*Written task:*
Retype the material below line for line, keeping every word, number, and punctuation mark unchanged.

*Supplied records:*

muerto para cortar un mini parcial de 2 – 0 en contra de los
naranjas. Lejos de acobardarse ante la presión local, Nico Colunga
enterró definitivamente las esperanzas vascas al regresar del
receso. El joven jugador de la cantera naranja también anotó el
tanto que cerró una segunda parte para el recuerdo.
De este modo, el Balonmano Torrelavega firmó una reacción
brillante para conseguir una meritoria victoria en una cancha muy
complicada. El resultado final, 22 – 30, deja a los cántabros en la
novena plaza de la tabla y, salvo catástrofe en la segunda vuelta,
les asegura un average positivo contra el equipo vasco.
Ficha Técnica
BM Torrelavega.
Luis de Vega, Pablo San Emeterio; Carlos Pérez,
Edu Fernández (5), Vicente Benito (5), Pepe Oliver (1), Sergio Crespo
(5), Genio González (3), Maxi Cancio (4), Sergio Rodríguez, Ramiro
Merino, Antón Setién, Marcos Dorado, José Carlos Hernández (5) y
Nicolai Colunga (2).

*Solution for this problem:*
muerto para cortar un mini parcial de 2 – 0 en contra de los
naranjas. Lejos de acobardarse ante la presión local, Nico Colunga
enterró definitivamente las esperanzas vascas al regresar del
receso. El joven jugador de la cantera naranja también anotó el
tanto que cerró una segunda parte para el recuerdo.
De este modo, el Balonmano Torrelavega firmó una reacción
brillante para conseguir una meritoria victoria en una cancha muy
complicada. El resultado final, 22 – 30, deja a los cántabros en la
novena plaza de la tabla y, salvo catástrofe en la segunda vuelta,
les asegura un average positivo contra el equipo vasco.
Ficha Técnica
BM Torrelavega.
Luis de Vega, Pablo San Emeterio; Carlos Pérez,
Edu Fernández (5), Vicente Benito (5), Pepe Oliver (1), Sergio Crespo
(5), Genio González (3), Maxi Cancio (4), Sergio Rodríguez, Ramiro
Merino, Antón Setién, Marcos Dorado, José Carlos Hernández (5) y
Nicolai Colunga (2).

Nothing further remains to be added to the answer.